The intel driver is i915kms, but Intel 4th-gen ("Haswell") graphics aren't working in FreeBSD 10. There's supposedly sufficient support for them in the -CURRENT branch, hopefully being stable in time for the 11.0 release in a few months.


----------



## balanga (Mar 5, 2016)

I'm actually running 11.0 so maybe I can get my graphics working properly... What should I try installing?

BTW how am I supposed to know I'm using 'Haswell' graphics?


----------



## scottro (Mar 5, 2016)

As for support in 11, as far as I can tell, it's still not really considered stable.  As for how you know you're using Haswell, it mentions 4th Generation graphics in your output.  That being said, I'm not an expert on this--I have a Yoga 2 pro with a Haswell, and couldn't get the driver working with FreeBSD-11.
http://www.intel.com/content/www/us/en/intelligent-systems/denlow/xeon-e3-1200-v3-c266-chipset.html


----------



## ANOKNUSA (Mar 5, 2016)

I guess just try loading the Intel driver I mentioned and see what happens.

"Haswell" is just Intel's codename for that generation of chips.

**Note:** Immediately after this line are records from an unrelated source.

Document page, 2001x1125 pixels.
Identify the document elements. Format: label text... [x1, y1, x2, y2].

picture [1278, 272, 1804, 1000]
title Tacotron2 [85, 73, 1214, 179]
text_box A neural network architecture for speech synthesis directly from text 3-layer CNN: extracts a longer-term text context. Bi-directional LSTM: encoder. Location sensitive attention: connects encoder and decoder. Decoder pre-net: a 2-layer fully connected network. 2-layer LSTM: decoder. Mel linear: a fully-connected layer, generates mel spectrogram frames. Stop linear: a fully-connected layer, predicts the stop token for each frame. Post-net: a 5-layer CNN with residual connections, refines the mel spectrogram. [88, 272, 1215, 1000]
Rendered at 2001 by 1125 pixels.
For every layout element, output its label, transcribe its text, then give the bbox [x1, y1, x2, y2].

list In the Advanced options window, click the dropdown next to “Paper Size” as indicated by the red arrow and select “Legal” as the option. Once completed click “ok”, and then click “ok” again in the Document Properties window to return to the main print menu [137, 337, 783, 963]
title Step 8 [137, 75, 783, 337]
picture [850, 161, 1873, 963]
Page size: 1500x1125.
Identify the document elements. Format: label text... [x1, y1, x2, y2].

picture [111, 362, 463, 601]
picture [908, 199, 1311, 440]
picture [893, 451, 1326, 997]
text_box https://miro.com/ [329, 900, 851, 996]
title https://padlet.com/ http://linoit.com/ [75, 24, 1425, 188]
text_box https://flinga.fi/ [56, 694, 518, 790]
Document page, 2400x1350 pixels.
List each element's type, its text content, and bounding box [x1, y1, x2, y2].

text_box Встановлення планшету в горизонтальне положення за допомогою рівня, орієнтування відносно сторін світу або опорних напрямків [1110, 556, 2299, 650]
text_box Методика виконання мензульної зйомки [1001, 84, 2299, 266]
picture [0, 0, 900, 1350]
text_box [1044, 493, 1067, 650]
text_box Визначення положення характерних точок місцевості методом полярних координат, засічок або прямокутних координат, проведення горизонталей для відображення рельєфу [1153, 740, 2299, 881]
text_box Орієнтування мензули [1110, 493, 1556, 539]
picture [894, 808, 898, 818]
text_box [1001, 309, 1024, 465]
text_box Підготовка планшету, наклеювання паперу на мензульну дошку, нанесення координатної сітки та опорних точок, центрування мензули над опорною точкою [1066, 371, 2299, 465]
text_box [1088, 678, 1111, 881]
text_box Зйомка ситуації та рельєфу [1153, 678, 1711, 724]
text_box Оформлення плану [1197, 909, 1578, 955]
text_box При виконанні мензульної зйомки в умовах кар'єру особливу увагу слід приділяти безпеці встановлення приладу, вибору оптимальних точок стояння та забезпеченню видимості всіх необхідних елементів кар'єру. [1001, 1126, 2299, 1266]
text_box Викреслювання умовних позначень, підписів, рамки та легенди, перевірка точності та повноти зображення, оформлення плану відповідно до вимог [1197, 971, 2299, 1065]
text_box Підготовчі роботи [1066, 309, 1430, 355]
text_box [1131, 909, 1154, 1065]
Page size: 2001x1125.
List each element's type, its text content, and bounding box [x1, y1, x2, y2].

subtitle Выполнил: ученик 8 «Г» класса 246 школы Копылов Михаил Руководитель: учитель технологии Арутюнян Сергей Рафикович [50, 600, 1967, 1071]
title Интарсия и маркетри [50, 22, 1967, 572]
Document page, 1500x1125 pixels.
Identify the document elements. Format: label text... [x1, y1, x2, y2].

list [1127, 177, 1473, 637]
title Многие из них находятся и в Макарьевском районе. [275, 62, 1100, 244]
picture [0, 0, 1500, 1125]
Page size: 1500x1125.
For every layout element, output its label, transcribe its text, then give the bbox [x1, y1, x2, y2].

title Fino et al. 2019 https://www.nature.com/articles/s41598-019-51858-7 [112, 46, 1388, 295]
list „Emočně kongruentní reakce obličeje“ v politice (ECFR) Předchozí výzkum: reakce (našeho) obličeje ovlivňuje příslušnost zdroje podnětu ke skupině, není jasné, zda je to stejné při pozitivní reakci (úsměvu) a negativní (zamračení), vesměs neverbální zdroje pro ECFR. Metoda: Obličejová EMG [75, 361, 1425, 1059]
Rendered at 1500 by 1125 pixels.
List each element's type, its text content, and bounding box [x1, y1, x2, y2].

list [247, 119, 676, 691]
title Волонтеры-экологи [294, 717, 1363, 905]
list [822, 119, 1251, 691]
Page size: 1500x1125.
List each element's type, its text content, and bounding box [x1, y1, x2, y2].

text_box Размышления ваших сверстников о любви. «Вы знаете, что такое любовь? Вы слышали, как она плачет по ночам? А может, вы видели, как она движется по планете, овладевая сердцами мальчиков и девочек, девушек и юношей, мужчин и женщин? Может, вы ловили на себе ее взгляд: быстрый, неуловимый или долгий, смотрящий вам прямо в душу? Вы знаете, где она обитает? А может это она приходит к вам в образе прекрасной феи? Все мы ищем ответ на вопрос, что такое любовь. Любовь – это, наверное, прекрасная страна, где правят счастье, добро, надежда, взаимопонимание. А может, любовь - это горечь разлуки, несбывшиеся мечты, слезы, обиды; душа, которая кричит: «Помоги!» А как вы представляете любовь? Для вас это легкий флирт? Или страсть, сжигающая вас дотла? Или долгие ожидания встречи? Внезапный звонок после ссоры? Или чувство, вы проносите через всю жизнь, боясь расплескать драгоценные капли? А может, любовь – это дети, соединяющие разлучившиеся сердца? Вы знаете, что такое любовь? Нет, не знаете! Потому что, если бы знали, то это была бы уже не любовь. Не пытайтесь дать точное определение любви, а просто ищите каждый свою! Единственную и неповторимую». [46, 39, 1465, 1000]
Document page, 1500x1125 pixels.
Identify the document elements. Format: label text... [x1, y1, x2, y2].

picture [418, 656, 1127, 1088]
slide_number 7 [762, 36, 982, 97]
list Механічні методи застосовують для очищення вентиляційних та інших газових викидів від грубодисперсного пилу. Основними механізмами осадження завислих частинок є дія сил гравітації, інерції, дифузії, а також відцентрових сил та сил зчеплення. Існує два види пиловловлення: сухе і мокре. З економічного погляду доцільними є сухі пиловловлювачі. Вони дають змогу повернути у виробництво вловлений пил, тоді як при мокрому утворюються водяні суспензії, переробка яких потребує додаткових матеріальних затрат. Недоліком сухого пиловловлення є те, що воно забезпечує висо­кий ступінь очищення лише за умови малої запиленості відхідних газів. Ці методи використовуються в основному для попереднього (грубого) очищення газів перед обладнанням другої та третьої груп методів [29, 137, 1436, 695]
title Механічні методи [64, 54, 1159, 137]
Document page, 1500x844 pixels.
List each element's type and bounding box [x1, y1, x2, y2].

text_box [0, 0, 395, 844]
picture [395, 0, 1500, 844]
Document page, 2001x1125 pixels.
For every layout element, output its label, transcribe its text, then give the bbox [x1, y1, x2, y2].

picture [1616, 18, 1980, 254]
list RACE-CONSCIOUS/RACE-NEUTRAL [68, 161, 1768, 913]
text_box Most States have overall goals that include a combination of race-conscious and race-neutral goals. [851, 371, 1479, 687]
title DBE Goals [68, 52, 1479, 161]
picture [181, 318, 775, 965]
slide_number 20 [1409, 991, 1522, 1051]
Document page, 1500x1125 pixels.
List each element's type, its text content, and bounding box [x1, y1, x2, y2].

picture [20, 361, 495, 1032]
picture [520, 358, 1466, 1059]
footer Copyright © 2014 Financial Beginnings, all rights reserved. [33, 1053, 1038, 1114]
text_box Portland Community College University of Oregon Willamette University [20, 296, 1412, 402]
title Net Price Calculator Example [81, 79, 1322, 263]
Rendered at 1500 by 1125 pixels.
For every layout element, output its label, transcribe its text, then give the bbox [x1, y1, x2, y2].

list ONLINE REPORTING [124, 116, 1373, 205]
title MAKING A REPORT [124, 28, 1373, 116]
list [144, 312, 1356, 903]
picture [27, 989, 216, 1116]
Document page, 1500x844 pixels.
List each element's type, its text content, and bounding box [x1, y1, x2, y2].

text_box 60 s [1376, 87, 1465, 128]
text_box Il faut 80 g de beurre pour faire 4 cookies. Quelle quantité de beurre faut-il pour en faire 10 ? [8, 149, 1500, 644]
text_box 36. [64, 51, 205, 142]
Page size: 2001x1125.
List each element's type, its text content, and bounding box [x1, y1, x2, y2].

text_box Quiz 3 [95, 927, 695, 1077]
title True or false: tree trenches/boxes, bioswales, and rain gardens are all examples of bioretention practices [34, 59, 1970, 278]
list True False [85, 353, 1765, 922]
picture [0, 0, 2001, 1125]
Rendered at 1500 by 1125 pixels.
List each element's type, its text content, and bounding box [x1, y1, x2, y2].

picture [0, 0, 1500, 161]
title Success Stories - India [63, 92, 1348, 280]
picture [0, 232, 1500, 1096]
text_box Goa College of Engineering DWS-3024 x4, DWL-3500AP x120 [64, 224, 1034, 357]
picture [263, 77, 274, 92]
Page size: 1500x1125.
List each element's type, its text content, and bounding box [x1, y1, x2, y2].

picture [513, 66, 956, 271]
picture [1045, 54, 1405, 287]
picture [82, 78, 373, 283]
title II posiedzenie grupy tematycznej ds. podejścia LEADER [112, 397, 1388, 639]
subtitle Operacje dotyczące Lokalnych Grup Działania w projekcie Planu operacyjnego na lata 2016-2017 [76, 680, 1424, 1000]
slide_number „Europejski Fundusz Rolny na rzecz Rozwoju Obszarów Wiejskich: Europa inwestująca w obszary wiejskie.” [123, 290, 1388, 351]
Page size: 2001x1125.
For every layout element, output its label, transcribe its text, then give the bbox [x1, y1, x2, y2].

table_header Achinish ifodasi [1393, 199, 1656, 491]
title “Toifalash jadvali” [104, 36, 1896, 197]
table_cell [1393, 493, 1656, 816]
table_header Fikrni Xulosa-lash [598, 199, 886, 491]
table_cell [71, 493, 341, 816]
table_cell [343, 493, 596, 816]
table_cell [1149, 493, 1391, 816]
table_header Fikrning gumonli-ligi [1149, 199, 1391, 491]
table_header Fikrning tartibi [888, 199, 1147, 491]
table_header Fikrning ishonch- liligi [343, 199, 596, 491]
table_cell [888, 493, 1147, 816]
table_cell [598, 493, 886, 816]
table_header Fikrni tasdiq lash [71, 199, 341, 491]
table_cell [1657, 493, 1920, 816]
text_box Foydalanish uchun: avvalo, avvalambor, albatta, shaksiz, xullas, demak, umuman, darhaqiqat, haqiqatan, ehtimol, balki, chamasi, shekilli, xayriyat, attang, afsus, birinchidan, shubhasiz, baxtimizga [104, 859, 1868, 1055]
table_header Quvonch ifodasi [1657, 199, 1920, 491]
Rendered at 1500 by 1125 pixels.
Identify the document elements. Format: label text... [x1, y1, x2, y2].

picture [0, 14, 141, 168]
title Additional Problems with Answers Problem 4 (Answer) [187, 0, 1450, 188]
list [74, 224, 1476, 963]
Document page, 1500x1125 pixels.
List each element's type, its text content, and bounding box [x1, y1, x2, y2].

You'll often see the chips referred to that way in online discussions ("Sandy Bridge," "Ivy Bridge," "Haswell," "Broadwell," etc.), since each generation includes dozens of model numbers that share characteristics. AMD has their own codenames for GPUs and CPUs.


----------



## protocelt (Mar 6, 2016)

balanga said:


> I'm actually running 11.0 so maybe I can get my graphics working properly... What should I try installing?
> 
> BTW how am I supposed to know I'm using 'Haswell' graphics?


If you are running 11-CURRENT, you'll want to stick to the mailing lists for support questions: Thread 40469. Intel Haswell graphics support in 11-CURRENT is still a work in progress, isn't guaranteed to work yet, and can break at any given time.


----------